I don't know the answer, so I don't think that the following discussion can count as a spoiler. I highly suspect that my three proppsed answers are all wrong! But anyway: given that Mosteller is a probabilist, perhaps his idea of the canonical meeting place would be the centroid of Manhattan? (It's the unique location P that minimized expected squared distance between P and a point chosen uniformly at random in Manhattan.) Or maybe it should be the expected location of a randomly-chosen New Yorker, i.e. the population-weighted centroid? Or maybe we should assign more weight to people who weigh more? Jim Propp On Friday, May 19, 2017, Dan Asimov <asimov@msri.org> wrote:
I'd like to think about and even discuss this ultra-fascinating question — *without* knowing the answer (or hints) — with others in the same boat.

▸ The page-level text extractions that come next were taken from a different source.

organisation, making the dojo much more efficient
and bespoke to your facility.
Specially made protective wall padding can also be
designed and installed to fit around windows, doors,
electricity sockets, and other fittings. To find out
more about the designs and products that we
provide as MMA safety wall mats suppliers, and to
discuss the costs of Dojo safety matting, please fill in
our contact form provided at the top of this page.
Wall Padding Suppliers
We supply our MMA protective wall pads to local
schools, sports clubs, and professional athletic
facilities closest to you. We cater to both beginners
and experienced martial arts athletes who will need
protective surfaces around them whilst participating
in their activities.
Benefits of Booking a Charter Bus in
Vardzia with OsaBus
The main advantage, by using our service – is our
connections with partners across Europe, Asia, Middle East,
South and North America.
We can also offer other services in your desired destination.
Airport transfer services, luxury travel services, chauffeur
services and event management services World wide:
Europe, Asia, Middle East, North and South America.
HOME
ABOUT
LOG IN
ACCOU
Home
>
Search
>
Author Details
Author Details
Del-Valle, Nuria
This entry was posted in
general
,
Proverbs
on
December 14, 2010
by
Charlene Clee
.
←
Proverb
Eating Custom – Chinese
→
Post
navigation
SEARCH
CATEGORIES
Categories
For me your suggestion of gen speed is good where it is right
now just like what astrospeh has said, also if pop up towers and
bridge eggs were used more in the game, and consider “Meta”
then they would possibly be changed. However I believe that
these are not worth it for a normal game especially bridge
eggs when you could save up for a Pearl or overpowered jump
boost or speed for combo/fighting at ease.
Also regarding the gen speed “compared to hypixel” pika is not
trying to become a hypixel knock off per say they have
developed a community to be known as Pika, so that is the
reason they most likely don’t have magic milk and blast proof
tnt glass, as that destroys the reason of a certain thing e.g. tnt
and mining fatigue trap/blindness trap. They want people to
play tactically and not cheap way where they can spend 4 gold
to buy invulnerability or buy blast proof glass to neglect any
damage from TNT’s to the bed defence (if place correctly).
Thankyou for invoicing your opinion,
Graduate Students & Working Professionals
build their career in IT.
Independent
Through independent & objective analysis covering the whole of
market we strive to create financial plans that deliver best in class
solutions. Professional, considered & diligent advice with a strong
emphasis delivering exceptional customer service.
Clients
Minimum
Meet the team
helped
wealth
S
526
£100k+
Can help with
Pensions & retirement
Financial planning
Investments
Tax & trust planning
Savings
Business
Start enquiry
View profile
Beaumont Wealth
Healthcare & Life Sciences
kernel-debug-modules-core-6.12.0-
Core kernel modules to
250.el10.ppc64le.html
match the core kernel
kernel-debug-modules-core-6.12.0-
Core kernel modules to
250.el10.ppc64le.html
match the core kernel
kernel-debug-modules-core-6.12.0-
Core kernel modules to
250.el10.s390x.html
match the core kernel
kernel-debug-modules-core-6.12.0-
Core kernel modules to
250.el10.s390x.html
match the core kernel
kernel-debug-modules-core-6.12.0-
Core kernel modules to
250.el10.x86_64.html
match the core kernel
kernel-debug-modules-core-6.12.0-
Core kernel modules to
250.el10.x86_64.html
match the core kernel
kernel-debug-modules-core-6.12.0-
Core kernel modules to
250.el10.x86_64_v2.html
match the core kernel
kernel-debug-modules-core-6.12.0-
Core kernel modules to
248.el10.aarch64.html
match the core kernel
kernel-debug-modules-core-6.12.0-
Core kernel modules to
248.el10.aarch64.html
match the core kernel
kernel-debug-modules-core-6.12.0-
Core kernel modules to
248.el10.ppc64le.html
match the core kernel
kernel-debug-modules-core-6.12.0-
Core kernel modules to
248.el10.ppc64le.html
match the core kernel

So, would it be OK if anyone posting a spoiler about this adds the word
SPOILER
to the subject line? If that wouldn't screw up threading or anything too badly.
—Dan
On May 19, 2017, at 1:36 PM, Cris Moore <moore@santafe.edu <javascript:;>> wrote:
There is a variant where you have agreed to meet a friend in Vienna, at the Cafe Mozart. You arrive in the city, and find to your horror that there are N cafes called Cafe Mozart. Each day, you and your friend each go to one of these cafes at noon, hoping to see each other. How can you minimize the expected number of days before you meet?
This problem is fairly easy if you and your friend agree on your roles in advance. For instance, one of you can go to the same cafe every day, while the other goes through all N in random order, then the expected time is N/2.
It gets more interesting if you don’t have such a prior agreement, so that you and your friend have to follow the same randomized strategy. In that symmetric case, can you achieve an average less than N?